In a paper published in the April 2007 issue of The American Naturalist, MBL (Marine Biological Laboratory) Senior Scientist Roger Hanlon and his colleagues report, for the first time, that giant Australian cuttlefish employ night camouflage to adapt quickly to a variety of microhabitats on temperate rock reefs. The research sheds light on the animal's remarkable visual system and nighttime predator/prey interactions.
While it's known that some marine fish and invertebrates use night camouflage as an anti-predator tactic, most camouflage studies are based on observations taken during daytime or dusk because videotaping behavioral data at night can be technically difficult. According to Hanlon, many animals perform some type of nocturnal color change, but the biological explanations behind the phenomenon have received scant attention in the science world. "The scarcity of studies on visual predator/prey interactions at night constitutes a major gap in sensory and behavioral ecology," he says.
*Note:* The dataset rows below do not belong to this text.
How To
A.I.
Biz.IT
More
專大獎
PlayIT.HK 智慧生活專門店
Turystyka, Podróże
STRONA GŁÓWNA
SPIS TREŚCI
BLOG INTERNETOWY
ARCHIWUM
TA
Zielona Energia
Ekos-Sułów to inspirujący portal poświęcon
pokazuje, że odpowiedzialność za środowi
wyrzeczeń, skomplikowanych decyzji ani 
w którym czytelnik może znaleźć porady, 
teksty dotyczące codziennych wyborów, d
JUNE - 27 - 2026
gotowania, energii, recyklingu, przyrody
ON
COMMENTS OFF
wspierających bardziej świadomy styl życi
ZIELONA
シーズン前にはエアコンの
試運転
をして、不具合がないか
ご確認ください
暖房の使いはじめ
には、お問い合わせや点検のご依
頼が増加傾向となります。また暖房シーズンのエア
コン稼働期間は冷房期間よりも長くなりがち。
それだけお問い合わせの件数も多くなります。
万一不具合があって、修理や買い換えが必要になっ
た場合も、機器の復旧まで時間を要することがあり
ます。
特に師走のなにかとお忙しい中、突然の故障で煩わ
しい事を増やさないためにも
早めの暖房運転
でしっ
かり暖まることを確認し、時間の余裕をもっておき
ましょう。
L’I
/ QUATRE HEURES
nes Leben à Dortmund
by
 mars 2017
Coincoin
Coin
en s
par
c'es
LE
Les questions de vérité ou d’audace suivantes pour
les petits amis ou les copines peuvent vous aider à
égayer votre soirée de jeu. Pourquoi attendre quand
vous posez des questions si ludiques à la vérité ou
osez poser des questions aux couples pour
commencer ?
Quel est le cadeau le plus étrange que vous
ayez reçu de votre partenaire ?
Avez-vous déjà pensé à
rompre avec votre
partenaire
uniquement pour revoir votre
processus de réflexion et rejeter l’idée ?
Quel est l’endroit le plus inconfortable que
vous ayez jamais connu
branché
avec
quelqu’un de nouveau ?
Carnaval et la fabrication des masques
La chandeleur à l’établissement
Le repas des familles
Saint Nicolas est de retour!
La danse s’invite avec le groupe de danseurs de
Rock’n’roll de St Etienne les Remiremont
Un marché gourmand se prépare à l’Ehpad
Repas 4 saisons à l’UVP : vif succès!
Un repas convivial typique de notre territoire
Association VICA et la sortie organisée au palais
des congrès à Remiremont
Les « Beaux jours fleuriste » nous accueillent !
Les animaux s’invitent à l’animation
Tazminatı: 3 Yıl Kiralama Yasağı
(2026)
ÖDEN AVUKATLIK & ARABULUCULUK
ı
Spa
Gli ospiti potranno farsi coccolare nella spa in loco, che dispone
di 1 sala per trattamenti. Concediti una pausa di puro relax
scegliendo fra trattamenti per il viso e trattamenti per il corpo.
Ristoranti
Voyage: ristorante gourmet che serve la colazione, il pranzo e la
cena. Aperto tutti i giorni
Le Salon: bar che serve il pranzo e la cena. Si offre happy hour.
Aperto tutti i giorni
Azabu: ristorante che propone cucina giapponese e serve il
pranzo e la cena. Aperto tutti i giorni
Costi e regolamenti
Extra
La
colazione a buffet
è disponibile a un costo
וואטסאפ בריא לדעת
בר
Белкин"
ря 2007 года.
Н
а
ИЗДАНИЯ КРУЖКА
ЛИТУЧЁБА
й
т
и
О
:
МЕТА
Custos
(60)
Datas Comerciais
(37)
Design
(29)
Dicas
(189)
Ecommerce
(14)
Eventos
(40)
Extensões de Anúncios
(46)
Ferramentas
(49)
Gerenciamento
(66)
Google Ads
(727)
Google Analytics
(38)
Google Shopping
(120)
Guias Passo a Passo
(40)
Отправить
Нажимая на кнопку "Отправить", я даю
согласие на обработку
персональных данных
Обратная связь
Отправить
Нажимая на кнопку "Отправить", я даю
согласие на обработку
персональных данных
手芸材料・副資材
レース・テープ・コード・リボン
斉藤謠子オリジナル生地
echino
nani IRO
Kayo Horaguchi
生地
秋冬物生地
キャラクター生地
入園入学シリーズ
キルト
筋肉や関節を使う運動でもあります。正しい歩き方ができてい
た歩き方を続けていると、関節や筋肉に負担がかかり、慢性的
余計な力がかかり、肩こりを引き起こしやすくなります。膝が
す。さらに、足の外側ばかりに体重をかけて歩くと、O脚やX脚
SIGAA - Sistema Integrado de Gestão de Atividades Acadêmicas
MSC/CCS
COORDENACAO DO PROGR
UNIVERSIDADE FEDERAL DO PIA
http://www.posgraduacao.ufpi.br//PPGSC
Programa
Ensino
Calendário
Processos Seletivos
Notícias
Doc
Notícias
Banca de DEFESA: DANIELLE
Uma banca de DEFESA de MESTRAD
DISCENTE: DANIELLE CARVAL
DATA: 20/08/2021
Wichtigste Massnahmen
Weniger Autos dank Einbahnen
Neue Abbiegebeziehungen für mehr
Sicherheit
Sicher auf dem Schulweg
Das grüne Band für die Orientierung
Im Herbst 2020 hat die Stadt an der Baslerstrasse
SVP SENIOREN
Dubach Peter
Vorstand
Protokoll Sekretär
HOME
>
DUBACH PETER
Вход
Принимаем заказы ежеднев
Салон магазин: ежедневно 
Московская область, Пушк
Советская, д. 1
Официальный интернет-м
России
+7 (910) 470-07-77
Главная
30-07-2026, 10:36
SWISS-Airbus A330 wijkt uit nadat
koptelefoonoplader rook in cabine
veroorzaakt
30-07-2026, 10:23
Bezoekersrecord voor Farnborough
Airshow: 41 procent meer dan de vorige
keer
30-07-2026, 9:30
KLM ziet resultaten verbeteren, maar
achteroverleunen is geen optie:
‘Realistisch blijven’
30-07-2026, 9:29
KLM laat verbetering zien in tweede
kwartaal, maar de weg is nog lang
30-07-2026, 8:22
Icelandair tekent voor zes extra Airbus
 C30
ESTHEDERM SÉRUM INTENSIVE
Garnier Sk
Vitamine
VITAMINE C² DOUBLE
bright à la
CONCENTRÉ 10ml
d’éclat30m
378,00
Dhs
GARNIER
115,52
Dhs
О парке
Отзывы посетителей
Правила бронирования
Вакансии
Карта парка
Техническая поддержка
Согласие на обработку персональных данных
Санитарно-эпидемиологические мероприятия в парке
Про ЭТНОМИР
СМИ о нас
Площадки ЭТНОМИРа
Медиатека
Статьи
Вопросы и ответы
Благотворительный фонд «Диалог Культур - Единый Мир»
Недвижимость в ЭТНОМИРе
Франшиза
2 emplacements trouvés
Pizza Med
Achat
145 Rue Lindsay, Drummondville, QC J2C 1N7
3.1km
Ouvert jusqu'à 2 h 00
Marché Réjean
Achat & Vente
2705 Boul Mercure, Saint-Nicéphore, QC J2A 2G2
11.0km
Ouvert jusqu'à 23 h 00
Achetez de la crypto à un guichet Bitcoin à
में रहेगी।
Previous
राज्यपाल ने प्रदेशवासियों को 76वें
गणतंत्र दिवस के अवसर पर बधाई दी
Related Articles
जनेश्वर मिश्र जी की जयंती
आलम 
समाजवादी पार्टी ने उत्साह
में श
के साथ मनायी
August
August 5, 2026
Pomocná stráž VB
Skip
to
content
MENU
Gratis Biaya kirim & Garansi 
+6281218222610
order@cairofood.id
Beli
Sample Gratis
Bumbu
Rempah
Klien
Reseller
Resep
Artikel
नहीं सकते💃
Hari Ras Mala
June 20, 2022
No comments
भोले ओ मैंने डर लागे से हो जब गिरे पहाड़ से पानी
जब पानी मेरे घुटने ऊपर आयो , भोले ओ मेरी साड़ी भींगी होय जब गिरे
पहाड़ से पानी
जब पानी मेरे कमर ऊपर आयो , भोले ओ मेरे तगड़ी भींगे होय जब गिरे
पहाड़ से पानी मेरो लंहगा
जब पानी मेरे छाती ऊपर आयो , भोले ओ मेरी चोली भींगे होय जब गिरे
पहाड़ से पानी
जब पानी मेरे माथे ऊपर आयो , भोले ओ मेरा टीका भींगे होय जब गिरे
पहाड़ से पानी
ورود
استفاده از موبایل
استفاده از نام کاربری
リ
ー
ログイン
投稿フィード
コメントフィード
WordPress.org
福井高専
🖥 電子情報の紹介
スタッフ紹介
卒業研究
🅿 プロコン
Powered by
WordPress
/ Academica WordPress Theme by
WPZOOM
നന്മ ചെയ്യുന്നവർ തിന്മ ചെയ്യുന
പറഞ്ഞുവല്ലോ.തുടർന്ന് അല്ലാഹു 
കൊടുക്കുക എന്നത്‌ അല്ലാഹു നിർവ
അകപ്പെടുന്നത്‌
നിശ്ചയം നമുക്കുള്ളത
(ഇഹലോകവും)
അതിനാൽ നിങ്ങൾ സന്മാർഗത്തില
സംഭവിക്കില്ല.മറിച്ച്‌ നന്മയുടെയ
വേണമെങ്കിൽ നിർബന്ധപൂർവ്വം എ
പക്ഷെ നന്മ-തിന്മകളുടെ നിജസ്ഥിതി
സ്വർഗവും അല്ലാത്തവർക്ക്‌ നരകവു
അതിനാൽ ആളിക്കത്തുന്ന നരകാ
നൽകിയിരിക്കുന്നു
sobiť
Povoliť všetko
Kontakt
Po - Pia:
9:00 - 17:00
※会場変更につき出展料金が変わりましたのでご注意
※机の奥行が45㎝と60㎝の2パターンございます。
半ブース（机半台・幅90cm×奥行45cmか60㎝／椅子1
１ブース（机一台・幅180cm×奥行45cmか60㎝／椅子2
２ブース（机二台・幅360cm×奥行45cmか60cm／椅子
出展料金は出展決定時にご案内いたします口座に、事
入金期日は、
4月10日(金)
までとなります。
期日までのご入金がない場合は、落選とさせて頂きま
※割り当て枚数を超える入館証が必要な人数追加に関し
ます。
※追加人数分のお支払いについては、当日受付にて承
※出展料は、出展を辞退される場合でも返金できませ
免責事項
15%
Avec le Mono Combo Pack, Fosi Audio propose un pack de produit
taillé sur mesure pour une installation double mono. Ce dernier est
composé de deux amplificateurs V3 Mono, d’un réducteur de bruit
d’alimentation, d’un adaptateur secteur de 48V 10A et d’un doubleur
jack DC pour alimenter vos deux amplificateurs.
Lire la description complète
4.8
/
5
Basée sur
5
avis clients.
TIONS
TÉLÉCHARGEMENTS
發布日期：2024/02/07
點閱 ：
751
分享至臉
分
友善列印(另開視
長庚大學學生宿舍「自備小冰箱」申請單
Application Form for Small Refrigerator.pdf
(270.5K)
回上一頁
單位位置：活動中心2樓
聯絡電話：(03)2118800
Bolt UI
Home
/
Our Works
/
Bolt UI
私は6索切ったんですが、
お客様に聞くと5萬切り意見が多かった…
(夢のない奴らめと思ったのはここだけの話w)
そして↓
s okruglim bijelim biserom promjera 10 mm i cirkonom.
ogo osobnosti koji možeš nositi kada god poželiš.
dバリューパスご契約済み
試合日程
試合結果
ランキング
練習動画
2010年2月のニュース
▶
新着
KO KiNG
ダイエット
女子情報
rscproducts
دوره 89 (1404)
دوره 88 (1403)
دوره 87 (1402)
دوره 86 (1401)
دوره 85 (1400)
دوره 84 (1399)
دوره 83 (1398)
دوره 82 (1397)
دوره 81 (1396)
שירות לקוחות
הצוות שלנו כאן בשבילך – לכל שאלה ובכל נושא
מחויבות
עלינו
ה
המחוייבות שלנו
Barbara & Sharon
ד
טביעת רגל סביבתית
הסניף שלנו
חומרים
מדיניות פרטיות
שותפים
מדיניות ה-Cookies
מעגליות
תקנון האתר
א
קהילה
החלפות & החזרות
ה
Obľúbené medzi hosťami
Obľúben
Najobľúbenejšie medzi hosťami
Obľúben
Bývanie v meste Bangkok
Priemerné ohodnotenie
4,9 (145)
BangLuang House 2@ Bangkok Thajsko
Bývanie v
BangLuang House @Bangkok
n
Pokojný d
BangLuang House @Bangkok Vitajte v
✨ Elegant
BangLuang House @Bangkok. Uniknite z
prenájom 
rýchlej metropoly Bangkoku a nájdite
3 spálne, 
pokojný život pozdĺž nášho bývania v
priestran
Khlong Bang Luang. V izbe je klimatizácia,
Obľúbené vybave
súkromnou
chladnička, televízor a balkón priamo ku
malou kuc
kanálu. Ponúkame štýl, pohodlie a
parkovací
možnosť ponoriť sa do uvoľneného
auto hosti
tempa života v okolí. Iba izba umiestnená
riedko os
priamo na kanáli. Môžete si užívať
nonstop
Using a Remotely Operated Vehicle (ROV) equipped with a video camera, Hanlon and his team observed the giant Australian cuttlefish, Sepia apama, on their southern Australian spawning grounds over the course of a week. They observed that only 3% of cuttlefish were camouflaged during the day, during peak spawning periods. However, at dusk, the animals settled to the bottom and 86% of them quickly adapted their body patterns to blend in with habitats from sea grass to rocky reefs.
"The fact that we observed multiple camouflage pattern types, each effective in different microhabitats, provides two important insights into visual predator/prey interactions at night," says Hanlon. "First, it provides the first behavioral evidence that cuttlefish have fine-tuned night vision. We know that in daytime they use visual information of their immediate surrounds to choose their camouflage pattern, and these new data demonstrate that they can fine-tune their camouflage patterns in concert with different visuals surrounds of each microhabitat at night. Curiously, the visual mechanism for night vision is largely unknown for cephalopods. Second, such fine-tuned camouflaged patterning implies strongly that fish predator vision at night is keen as well."
Visual predation at night is an unstudied phenomenon in the marine world, notes Hanlon. "From the perspective of a behavioral ecologist, we are ignorant of perhaps half of what goes on each daily cycle. There is a large ocean frontier out there yet to be studied."
Written from a news release by Marine Biology Laboratory.